About this task ▸
Transcribe the following records in full, exactly as shown.

Records for this exercise ▸
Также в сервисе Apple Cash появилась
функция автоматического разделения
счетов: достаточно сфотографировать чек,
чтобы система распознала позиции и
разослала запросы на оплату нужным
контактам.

Solved exercise ▸
Также в сервисе Apple Cash появилась
функция автоматического разделения
счетов: достаточно сфотографировать чек,
чтобы система распознала позиции и
разослала запросы на оплату нужным
контактам.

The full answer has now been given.